EXERCISE DATA Block Start

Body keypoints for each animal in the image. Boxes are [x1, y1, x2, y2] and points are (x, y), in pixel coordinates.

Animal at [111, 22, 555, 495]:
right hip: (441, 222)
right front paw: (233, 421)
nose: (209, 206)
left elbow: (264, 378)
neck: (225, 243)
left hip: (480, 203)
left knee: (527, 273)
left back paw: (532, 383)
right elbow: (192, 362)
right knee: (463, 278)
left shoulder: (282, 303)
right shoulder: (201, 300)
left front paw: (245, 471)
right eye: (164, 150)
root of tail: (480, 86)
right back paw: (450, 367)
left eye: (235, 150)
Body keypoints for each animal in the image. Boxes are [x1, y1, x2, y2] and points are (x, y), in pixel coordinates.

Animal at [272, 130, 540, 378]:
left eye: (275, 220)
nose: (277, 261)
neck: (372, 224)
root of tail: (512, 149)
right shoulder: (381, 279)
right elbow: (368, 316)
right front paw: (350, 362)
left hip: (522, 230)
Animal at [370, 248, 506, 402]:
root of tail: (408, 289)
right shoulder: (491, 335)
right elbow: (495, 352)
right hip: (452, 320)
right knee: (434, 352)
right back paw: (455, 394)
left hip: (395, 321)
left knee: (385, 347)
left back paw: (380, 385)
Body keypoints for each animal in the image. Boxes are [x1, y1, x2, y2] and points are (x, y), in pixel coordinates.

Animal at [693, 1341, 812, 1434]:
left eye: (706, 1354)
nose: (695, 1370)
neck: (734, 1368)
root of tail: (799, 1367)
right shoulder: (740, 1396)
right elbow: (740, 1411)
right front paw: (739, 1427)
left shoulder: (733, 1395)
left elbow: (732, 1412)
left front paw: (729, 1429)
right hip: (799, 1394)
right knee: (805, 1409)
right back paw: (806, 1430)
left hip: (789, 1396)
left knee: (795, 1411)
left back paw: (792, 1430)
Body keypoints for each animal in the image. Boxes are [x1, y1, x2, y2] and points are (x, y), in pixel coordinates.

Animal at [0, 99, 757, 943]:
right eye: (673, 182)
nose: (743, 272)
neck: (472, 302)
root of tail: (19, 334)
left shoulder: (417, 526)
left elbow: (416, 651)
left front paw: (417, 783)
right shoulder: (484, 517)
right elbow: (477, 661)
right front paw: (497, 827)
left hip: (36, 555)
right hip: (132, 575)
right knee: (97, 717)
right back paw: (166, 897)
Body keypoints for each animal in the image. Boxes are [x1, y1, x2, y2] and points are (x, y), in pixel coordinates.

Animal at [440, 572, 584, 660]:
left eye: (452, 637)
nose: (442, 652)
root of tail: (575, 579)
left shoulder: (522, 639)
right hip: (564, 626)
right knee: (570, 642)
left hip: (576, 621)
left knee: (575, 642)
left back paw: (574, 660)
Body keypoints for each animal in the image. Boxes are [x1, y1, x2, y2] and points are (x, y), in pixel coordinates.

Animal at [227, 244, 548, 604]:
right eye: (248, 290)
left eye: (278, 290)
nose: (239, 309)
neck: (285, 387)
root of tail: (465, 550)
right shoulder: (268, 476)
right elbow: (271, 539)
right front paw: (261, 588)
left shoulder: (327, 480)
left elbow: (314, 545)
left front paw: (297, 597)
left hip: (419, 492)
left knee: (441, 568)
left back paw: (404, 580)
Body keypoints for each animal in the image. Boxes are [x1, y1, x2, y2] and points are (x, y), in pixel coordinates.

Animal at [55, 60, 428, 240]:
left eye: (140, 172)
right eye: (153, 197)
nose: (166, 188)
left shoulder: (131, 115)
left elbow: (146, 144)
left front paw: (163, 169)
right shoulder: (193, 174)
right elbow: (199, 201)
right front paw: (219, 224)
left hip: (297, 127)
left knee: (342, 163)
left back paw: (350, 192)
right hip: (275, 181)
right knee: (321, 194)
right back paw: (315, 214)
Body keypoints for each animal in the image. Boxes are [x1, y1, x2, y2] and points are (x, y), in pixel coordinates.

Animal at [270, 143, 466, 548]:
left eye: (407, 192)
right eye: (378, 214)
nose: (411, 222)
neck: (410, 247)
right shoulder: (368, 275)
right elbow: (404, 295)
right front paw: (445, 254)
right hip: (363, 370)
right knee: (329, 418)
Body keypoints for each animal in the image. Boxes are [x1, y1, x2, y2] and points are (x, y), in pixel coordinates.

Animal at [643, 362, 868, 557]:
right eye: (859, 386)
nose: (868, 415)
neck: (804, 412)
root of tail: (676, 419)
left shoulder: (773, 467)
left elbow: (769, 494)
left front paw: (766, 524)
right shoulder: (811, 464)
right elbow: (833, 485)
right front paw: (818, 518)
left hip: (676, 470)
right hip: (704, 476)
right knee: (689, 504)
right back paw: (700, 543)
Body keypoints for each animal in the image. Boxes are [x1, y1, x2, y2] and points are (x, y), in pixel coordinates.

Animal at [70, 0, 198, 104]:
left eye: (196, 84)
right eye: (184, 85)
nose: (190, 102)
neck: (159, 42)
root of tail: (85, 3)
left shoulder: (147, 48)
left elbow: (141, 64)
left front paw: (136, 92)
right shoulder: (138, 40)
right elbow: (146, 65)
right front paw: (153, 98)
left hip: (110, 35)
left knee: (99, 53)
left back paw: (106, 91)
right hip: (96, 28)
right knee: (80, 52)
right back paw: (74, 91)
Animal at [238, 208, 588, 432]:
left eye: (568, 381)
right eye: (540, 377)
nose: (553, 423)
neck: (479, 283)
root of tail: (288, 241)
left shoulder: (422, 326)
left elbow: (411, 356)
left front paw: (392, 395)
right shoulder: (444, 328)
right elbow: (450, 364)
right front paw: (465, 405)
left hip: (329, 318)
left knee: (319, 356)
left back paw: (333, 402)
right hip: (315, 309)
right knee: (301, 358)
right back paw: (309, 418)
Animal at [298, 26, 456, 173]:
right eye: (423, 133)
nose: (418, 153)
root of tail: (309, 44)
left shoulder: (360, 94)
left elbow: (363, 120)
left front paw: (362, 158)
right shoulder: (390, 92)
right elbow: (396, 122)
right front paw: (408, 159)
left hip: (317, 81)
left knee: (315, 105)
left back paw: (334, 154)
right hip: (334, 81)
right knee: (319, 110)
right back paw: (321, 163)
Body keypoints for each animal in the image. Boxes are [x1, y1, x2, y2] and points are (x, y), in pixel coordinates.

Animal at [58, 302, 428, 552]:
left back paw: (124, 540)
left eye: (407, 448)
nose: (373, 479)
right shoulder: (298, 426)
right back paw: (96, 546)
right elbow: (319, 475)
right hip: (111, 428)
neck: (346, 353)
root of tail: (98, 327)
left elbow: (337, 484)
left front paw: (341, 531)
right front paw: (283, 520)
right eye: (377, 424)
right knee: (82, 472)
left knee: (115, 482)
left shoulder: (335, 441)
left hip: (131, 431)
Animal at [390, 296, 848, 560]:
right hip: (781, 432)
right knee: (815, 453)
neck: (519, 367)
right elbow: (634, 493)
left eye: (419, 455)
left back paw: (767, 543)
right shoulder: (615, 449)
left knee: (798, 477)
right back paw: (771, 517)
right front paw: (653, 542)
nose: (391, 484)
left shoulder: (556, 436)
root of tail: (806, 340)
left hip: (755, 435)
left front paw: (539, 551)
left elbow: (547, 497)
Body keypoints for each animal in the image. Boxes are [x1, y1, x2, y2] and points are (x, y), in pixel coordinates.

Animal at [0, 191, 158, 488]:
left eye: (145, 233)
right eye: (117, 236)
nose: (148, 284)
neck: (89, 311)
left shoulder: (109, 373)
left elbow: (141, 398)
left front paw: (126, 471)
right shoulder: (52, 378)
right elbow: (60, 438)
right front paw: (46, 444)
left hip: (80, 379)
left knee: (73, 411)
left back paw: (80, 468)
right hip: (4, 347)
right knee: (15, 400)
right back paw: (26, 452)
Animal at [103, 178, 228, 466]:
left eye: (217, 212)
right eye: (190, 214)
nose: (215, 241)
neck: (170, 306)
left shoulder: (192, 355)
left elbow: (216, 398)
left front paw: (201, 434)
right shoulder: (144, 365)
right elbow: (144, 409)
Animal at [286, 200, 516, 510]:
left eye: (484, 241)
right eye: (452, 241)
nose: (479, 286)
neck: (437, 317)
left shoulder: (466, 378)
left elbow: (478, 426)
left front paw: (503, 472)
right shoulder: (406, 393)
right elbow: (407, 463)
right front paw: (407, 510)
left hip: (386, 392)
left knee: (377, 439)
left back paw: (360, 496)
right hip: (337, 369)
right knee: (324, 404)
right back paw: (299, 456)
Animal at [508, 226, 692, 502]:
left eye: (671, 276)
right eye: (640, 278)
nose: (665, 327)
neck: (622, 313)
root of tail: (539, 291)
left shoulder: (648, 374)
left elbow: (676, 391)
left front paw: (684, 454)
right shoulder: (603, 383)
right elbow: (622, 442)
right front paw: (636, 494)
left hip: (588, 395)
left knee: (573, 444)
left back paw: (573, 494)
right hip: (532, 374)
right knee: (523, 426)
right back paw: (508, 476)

EXERCISE DATA Block End

All that is wanted is the run of lines from the start of the data through the line containing "left back paw: (532, 383)", copied word for word.

• **EXERCISE RESULT**:
Body keypoints for each animal in the image. Boxes are [x1, y1, x2, y2] and points are (x, y), in pixel coordinates.

Animal at [111, 22, 555, 495]:
right hip: (441, 222)
right front paw: (233, 421)
nose: (209, 206)
left elbow: (264, 378)
neck: (225, 243)
left hip: (480, 203)
left knee: (527, 273)
left back paw: (532, 383)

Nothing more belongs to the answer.